La réé­val­u­a­tion pro­gres­sive du réal, aujour­d’hui à 2,1 réals pour un dol­lar fait vivre une sit­u­a­tion douloureuse à de nom­breuses entre­pris­es brésili­ennes. En quelques années, pour rester renta­bles, il fal­lut rapi­de­ment pass­er des hauss­es de prix et, per­dant l’a­van­tage du change, tra­vailler con­sid­érable­ment la qual­ité et l’in­no­va­tion afin d’être au niveau des pro­duits européens. L’ensem­ble du secteur mit en place des pro­grammes de réduc­tions de coûts, bien typ­iques de la vieille Europe.
Dans le cas de la divi­sion San­ta-Mari­na, le résul­tat fut probant. Elle est dev­enue leader dans de nom­breux pays dans les plats pour le four en verre, ses pro­duits sont recon­nus pour être supérieurs aux pro­duits asi­a­tiques, et elle gagne chaque année un peu plus d’e­space dans la grande dis­tri­b­u­tion européenne. 

Programmes d’excellence industrielle

La réal­i­sa­tion de l’amélio­ra­tion de la com­péti­tiv­ité men­tion­née ci-dessus fut pos­si­ble grâce à deux fac­teurs prin­ci­paux. D’une part depuis une dizaine d’an­nées déjà les usines brésili­ennes du groupe avaient une cul­ture de par­tic­i­pa­tion et de pro­grès con­tinu en ce qui con­cerne la sécu­rité. Ces pro­grammes furent un suc­cès indis­cutable si l’on regarde la baisse forte des acci­dents (la divi­sion va com­pléter en mars une année entière sans acci­dent avec arrêt) et le main­tien des per­for­mances. Fortes de cette cul­ture d’amélio­ra­tion et de moti­va­tion des employés, les usines brésili­ennes se sont engagées forte­ment dans un pro­gramme d’ex­cel­lence indus­trielle. Elles ont mis en place les out­ils les plus sim­ples (groupe d’amélio­ra­tion avec opéra­teurs, 5S, qui sont des bonnes pra­tiques de tenue des ate­liers) et main­tenant enta­ment une phase plus avancée avec la mise en place d’ate­liers en flux ten­du et l’in­tro­duc­tion de la TPM (main­te­nance productive).

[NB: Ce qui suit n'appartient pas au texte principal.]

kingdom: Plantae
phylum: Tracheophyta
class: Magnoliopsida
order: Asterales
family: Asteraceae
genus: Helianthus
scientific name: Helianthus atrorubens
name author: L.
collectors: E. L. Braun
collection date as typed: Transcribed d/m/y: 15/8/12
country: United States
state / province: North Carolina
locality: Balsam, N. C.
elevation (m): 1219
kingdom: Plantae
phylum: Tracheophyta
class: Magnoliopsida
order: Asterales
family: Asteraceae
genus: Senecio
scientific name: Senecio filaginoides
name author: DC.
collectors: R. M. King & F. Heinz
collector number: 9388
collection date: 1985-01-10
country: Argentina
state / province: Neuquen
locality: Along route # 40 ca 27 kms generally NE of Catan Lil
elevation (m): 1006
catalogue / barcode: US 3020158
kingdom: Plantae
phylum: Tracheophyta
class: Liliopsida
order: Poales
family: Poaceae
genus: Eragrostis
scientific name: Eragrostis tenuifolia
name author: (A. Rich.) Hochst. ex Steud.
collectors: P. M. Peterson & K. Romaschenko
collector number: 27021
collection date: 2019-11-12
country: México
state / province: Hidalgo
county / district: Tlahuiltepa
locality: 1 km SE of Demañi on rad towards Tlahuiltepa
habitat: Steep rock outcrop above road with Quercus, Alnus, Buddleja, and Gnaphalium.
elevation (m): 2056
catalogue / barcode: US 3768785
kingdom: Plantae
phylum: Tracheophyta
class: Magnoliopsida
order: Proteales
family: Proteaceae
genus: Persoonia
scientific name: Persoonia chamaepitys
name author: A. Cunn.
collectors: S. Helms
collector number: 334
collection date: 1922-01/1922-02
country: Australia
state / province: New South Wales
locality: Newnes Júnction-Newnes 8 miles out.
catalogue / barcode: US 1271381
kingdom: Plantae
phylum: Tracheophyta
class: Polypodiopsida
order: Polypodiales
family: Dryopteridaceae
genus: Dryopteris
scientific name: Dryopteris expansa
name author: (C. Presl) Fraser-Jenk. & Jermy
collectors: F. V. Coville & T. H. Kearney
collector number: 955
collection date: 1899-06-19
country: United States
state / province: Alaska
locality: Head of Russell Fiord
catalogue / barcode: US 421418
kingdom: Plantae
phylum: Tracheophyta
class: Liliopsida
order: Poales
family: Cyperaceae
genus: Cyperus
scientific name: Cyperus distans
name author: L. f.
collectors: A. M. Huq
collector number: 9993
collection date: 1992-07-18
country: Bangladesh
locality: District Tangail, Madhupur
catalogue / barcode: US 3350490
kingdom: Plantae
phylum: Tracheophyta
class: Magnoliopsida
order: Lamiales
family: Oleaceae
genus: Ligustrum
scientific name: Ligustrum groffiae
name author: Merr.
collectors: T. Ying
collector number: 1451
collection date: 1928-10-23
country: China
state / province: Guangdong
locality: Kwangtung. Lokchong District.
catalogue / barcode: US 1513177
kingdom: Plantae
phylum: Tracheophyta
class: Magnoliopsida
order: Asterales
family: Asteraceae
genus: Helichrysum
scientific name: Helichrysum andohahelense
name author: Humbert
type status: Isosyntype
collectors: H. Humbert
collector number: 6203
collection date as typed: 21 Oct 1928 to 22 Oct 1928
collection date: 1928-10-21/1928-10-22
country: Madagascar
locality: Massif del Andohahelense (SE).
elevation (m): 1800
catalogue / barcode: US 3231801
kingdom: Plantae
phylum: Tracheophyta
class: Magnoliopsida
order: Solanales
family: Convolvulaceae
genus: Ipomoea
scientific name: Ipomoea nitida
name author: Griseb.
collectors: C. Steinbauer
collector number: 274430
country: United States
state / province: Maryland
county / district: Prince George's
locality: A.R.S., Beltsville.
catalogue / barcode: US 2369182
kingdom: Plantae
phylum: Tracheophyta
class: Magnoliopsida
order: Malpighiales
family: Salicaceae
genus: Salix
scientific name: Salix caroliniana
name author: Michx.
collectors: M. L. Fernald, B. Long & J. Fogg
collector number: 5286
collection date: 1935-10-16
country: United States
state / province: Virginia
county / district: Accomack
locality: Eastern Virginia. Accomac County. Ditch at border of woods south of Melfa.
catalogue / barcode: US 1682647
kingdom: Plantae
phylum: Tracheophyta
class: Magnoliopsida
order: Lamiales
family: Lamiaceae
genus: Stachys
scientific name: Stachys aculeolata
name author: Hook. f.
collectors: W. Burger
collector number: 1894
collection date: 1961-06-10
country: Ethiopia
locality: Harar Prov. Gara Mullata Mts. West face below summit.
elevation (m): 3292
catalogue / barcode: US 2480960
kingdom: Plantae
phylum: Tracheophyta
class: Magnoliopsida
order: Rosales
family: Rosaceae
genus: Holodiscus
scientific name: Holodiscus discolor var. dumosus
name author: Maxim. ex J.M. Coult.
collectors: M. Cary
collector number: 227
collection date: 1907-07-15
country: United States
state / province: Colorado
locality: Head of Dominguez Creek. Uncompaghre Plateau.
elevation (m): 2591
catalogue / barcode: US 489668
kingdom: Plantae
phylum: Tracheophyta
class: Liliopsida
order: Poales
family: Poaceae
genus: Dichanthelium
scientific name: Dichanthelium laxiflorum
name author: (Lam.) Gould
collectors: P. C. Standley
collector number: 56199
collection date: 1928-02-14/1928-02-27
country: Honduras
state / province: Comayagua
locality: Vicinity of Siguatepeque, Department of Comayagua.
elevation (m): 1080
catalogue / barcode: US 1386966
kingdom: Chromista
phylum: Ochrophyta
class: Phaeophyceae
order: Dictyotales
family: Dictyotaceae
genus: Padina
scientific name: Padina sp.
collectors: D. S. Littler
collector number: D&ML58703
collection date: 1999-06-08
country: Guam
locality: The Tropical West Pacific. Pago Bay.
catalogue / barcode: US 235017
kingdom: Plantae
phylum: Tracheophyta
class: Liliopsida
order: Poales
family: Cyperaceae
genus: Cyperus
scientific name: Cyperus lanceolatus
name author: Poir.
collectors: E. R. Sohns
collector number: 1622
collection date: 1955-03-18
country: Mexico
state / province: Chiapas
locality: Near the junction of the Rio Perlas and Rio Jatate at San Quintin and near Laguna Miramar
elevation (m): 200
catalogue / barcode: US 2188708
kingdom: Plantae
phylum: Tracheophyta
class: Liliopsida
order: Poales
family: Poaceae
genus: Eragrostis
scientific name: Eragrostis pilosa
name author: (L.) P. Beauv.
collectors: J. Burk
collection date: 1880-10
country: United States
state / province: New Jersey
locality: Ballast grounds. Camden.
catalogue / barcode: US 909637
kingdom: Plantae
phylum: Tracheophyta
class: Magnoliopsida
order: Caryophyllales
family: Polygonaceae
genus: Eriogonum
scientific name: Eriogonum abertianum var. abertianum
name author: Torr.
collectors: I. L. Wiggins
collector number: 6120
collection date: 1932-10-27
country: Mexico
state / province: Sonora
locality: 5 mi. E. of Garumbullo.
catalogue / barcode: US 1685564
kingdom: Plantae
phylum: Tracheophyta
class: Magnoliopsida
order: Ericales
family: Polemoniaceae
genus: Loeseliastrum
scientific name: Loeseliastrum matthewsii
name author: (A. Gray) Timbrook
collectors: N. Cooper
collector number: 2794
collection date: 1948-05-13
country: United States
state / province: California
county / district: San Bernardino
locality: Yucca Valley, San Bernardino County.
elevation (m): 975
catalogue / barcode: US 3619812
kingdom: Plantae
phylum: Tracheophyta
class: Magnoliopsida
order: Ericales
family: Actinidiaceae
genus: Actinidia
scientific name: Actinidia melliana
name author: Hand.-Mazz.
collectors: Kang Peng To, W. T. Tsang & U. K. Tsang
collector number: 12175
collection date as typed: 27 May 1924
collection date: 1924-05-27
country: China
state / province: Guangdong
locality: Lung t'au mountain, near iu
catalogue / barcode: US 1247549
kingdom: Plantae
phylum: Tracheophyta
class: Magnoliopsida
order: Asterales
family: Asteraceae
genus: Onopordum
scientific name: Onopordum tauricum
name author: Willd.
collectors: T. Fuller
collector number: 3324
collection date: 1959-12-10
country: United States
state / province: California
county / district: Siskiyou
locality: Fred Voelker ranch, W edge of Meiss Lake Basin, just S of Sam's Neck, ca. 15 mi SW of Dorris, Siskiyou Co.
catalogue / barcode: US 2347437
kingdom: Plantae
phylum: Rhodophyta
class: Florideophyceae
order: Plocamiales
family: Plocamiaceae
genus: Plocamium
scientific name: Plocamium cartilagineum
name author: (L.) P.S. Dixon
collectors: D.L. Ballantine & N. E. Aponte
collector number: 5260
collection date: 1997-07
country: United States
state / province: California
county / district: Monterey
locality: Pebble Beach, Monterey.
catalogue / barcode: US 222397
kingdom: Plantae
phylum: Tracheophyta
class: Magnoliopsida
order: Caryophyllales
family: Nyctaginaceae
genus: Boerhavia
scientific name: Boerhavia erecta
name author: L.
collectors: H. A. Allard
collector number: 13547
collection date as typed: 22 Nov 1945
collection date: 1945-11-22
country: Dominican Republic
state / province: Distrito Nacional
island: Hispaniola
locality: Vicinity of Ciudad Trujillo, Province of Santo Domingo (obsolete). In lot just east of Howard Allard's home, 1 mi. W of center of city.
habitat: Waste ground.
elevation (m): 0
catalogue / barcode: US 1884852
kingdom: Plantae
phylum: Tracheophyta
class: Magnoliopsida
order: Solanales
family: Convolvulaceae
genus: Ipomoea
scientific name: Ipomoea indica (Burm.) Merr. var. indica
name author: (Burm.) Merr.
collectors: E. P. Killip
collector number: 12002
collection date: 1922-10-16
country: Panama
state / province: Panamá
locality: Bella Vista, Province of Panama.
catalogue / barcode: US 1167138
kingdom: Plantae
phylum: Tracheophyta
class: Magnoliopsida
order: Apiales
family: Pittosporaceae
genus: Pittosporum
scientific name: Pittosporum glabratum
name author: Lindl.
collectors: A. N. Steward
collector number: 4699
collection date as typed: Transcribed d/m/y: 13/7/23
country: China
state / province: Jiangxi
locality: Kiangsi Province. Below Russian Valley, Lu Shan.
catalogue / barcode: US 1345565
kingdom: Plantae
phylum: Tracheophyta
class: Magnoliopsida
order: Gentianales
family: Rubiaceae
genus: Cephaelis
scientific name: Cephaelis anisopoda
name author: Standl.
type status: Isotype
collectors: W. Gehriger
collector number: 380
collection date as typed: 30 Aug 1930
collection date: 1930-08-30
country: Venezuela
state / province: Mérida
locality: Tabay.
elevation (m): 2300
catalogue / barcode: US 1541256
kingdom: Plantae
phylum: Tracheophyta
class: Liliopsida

D’autre part, il est dif­fi­cile d’évo­quer ces change­ments sans men­tion­ner l’ex­cep­tion­nelle capac­ité d’adap­ta­tion qui car­ac­térise les Brésiliens. Ici, une propo­si­tion de change­ment ne ren­con­tre pas de résis­tance, mais génère de l’en­t­hou­si­asme et de la créa­tiv­ité. Les dirigeants étrangers, appré­cient donc rapi­de­ment les qual­ités des habi­tants de São Paulo : tra­vailleurs, dynamiques, entre­pre­neurs, flex­i­bles. Autant dire des car­ac­téris­tiques que l’on ne ren­con­tre pas partout dans le monde.